* start Document passage *

Light is a wave, a quantum wave. Like all other quantum waves, it has an interesting particle-like side to how it behaves. Certain types of detectors will pick up 0, 1, 2,.... blips of light, but not say 1.3. That's just like counting particles. So we sometimes say that light is made of particles called photons, but we don't mean that there are little dot-like things in it.
Light can be compressed, like other waves. I'm not sure what you mean by "reflected or absorbed into itself" but there are processes by which two photons are lost and their energy shows up in another form- say an electron-positron pair.
Light, like any form of energy, has some gravitational weight, but it's extremely small compared to other weights that are around.
I don't know how in English the different meanings came to be attached to the same word, 'light' . According to my dictionary, the one about stuff you see goes back to Indo-European "leuk-" and the one for not being heavy goes back to Indo-European "legwh-".
Mike W.
(published on 07/29/2013)

* end Document passage *

:: Actions to take ::
(a) Quote in full every sentence in the passage about light that begins with the word "Light".
(b) Reproduce word for word the section of the passage about light that opens with the words containing "Light can be" and closes with "an electron-positron pair.".
(c) Extend the passage about light by writing what comes after its final line.

* start Data block *

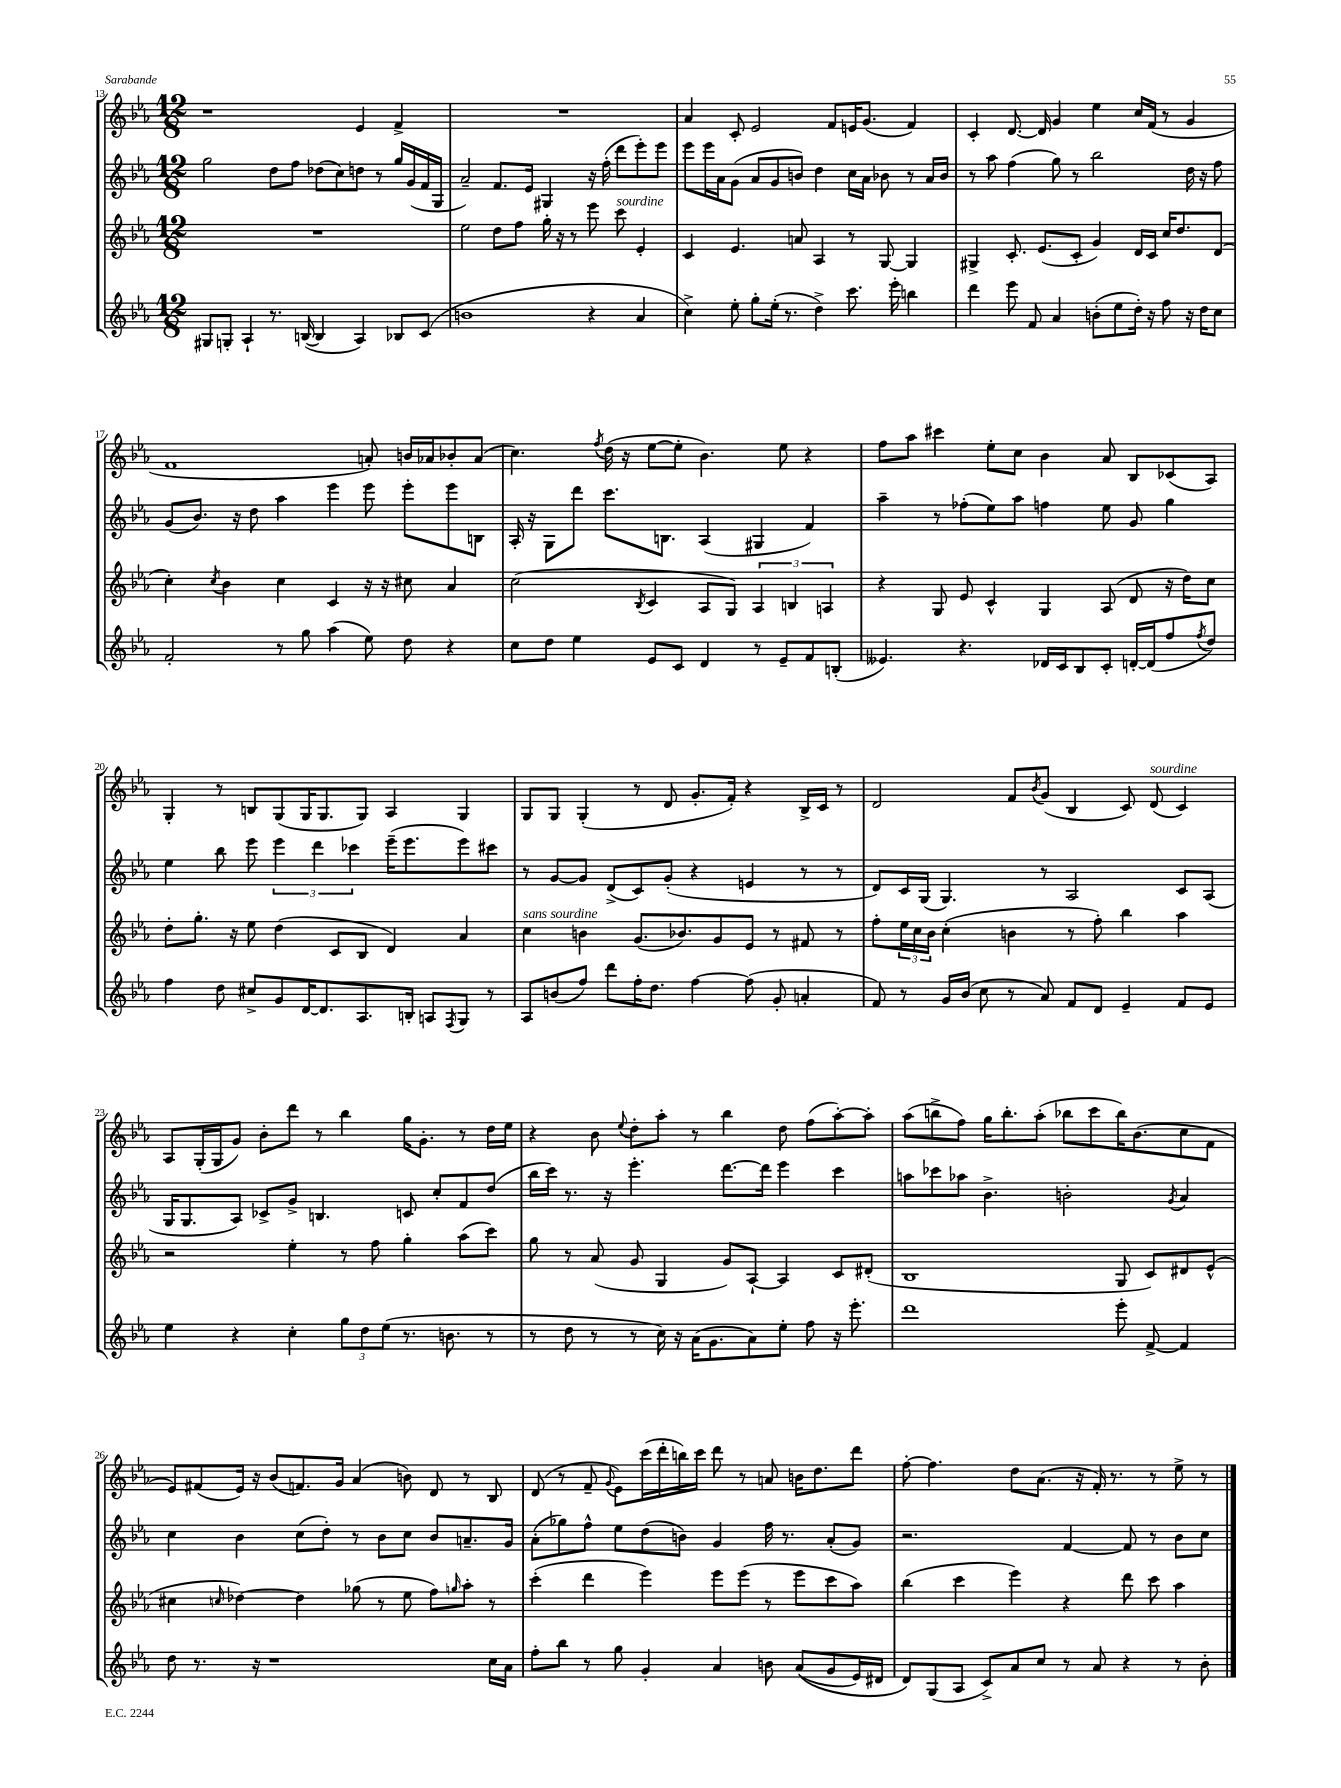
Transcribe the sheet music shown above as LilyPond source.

* end Data block *

:: Outputs for the tasks ::
(a)
Light is a wave, a quantum wave.
Light can be compressed, like other waves.
Light, like any form of energy, has some gravitational weight, but it's extremely small compared to other weights that are around.

(b)
Light can be compressed, like other waves. I'm not sure what you mean by "reflected or absorbed into itself" but there are processes by which two photons are lost and their energy shows up in another form- say an electron-positron pair.

(c)
Follow-Up #18: Light: particle or ray?
- kenneth (age 29)
ghana
I'm not sure what "particles" and "rays" are. If you tell us something about what those words mean to you, perhaps we could give an answer. or perhaps the answer could be found earlier in the thread.
Mike W.
(published on 08/27/2013)
Follow-Up #19: light mass and wavelength
- Angus (age 16)
Australia
Whoops, there's an algebra goof there. It's m=E/c2, not m=Ec2. So you'd end up with, in these awkward units,
m=1.24/λ eV-μm. The particle physicists do often describe masses in units of eV.
Mike W.
(published on 10/28/2013)
Follow-Up #20: what state of matter is light?
- kim seung (age 16)
Seul
1.) If light bounces around a while in a box, getting absorbed and re-emitted by the walls, it will form a sort of gas. That is you can think of it as a bunch of photons zipping around independently in random directions. It's very different from a more familiar gas. In an ideal molecular gas, for fixed particle density the pressure, p, is proportional to the absolute temperature, T. In a photon gas, the pressure goes as T4. The number of photons isn't fixed but depends on T.
2) It's very difficult to see how you could get a photon gas to convert to something else under ordinary conditions. At very high temperatures, colliding photons will create electron/positron pairs. So I guess you could say that a very hot photon gas is really a type of plasma.
3) We've addressed this basic question many times before. It really isn't just about photons but about all the little ingredients of the world. Here's a link to get you started.
Mike W.
(published on 05/29/2014)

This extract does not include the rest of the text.